Segment Open

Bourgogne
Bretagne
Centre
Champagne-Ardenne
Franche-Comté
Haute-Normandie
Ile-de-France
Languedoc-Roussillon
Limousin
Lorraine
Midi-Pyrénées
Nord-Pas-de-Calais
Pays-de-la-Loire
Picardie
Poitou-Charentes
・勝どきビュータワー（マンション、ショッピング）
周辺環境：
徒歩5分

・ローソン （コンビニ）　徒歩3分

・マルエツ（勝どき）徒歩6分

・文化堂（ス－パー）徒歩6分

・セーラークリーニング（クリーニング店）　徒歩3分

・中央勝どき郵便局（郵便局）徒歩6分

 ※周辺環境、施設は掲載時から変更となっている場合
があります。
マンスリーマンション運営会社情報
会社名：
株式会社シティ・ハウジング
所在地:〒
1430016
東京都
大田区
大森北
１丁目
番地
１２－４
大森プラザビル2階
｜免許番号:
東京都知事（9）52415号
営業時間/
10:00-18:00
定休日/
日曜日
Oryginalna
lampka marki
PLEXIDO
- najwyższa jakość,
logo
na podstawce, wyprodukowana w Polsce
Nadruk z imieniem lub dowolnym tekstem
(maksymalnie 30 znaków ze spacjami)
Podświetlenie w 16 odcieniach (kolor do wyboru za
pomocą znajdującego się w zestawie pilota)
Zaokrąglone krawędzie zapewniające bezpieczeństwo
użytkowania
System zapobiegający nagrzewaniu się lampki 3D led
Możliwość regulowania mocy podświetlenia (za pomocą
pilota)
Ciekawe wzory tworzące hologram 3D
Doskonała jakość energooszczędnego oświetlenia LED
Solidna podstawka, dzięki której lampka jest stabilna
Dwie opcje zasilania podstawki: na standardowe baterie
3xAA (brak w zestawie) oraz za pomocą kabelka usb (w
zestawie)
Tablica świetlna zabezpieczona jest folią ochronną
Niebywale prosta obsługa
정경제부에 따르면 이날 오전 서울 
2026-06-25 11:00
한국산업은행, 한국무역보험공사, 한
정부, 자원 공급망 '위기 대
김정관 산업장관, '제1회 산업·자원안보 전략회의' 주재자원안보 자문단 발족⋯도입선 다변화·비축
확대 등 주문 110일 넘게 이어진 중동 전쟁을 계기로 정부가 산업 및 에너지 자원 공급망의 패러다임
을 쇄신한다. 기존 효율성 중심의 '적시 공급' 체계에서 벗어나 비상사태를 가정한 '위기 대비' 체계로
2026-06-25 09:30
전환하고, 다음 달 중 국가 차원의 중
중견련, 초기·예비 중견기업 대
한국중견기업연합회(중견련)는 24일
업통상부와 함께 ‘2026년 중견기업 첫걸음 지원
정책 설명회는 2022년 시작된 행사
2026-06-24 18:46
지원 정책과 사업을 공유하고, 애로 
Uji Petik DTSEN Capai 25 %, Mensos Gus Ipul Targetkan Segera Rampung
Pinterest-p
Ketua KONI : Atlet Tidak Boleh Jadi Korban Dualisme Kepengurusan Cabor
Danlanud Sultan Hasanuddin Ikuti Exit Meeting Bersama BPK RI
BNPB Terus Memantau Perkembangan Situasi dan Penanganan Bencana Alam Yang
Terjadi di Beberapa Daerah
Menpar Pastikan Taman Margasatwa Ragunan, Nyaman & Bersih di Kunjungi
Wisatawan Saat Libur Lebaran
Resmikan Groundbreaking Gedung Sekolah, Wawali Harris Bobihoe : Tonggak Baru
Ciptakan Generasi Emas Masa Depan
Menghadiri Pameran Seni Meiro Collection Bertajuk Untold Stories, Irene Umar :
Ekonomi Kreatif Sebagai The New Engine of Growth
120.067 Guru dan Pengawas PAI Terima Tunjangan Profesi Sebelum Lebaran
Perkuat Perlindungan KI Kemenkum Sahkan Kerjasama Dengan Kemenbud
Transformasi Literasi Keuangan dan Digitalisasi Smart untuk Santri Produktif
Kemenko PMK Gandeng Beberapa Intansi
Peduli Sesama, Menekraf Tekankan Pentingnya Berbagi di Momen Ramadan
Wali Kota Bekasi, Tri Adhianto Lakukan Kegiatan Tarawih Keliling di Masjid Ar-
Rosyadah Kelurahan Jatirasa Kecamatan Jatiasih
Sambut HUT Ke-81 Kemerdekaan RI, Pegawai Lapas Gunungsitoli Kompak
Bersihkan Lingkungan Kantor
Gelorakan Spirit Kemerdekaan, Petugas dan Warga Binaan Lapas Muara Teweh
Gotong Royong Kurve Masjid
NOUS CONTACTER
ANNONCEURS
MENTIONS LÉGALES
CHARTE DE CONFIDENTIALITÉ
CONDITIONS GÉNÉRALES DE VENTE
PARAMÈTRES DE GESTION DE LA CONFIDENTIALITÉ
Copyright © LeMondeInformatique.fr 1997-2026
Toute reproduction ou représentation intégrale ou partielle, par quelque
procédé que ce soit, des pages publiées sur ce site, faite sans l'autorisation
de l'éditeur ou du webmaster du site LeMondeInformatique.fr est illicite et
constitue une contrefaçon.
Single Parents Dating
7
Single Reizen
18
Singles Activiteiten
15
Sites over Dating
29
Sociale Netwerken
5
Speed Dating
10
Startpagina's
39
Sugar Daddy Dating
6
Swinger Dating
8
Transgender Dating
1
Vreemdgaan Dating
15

Segment Closed

Find every line in the data above that contains the word "Lapas" and copy each of those lines. Uppercase and lowercase must match.

Sambut HUT Ke-81 Kemerdekaan RI, Pegawai Lapas Gunungsitoli Kompak
Gelorakan Spirit Kemerdekaan, Petugas dan Warga Binaan Lapas Muara Teweh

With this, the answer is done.